▶ _Task goal_: Count how many lines in the records below contain the word "this". Reply with that number only.

▶ _Short-answer chart tasks_:
+---+
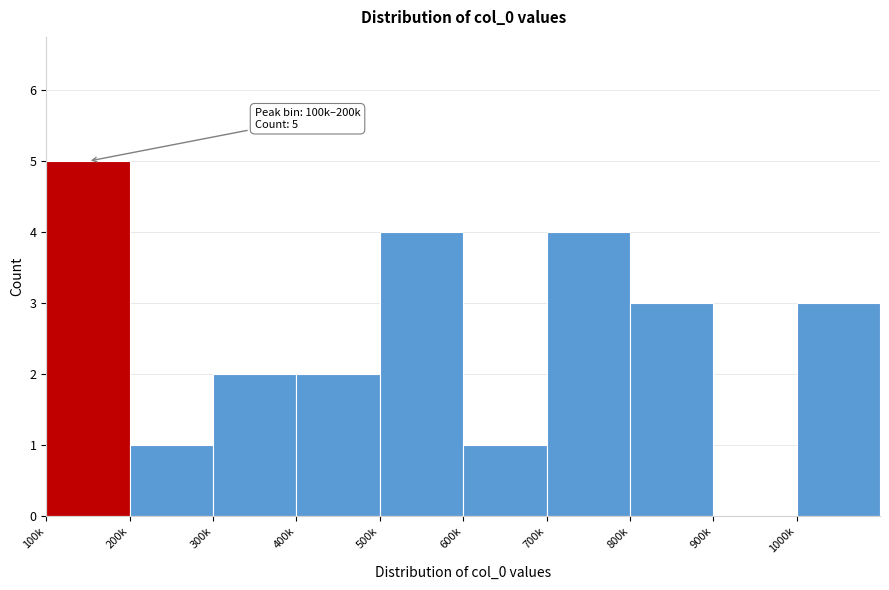

Reading left to right, list all the values displayed in this chart.

100k=5	200k=1	300k=2	400k=2	500k=4	600k=1	700k=4	800k=3	900k=0	1000k=3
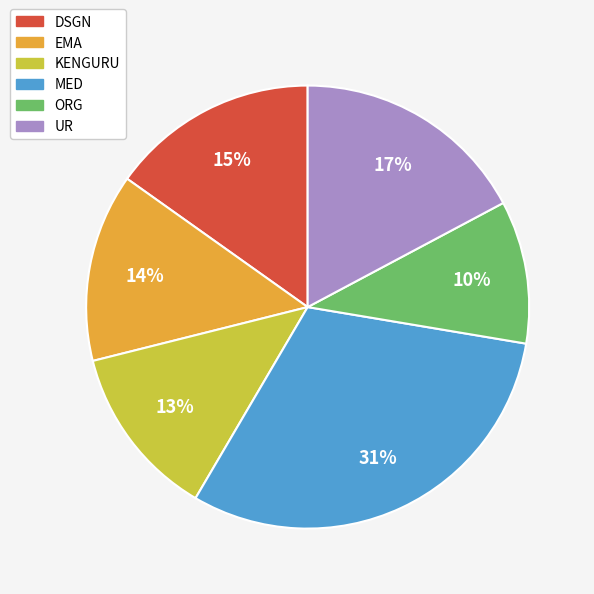

How many segments does this pie chart have?

6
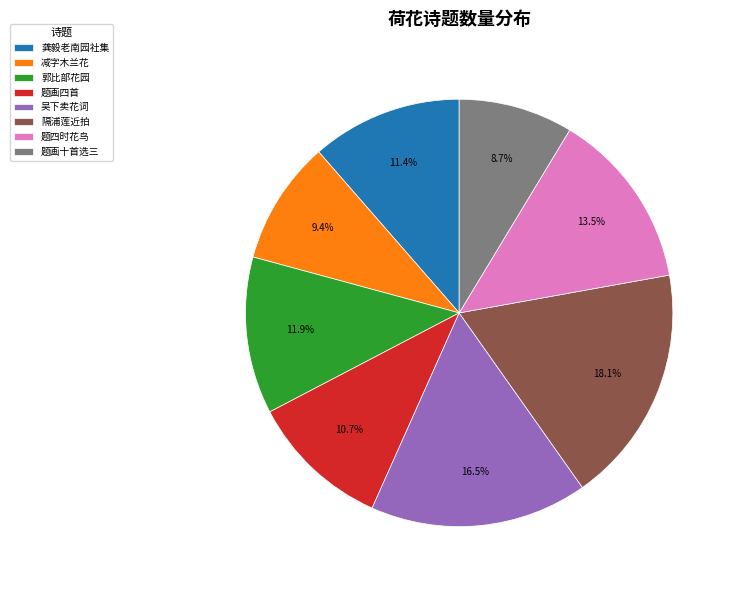

Which slice is the largest?

隔浦莲近拍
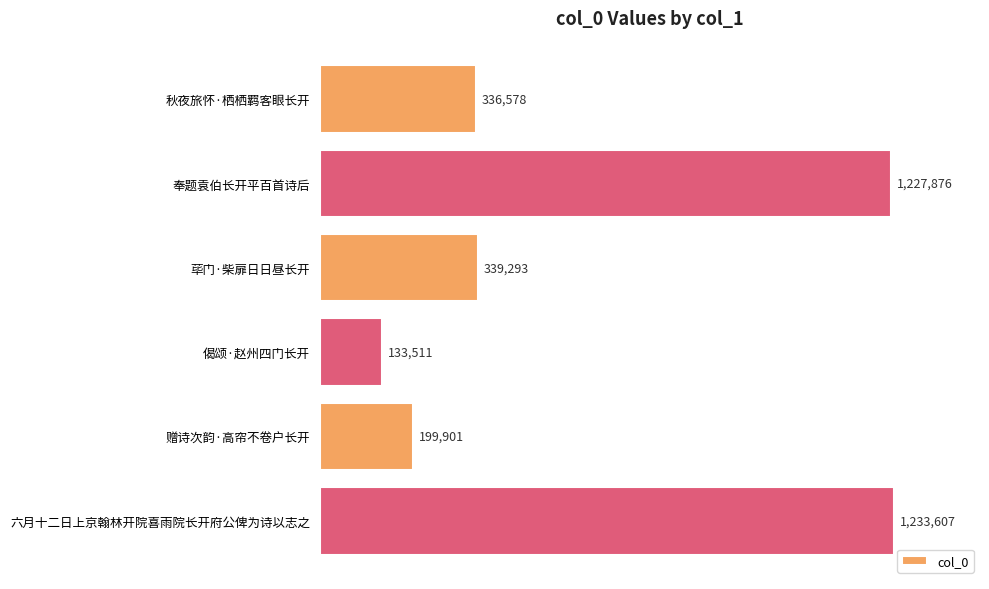

What is the value of the 4th bar from the top?

133511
+---+
▶ _Solution_: 2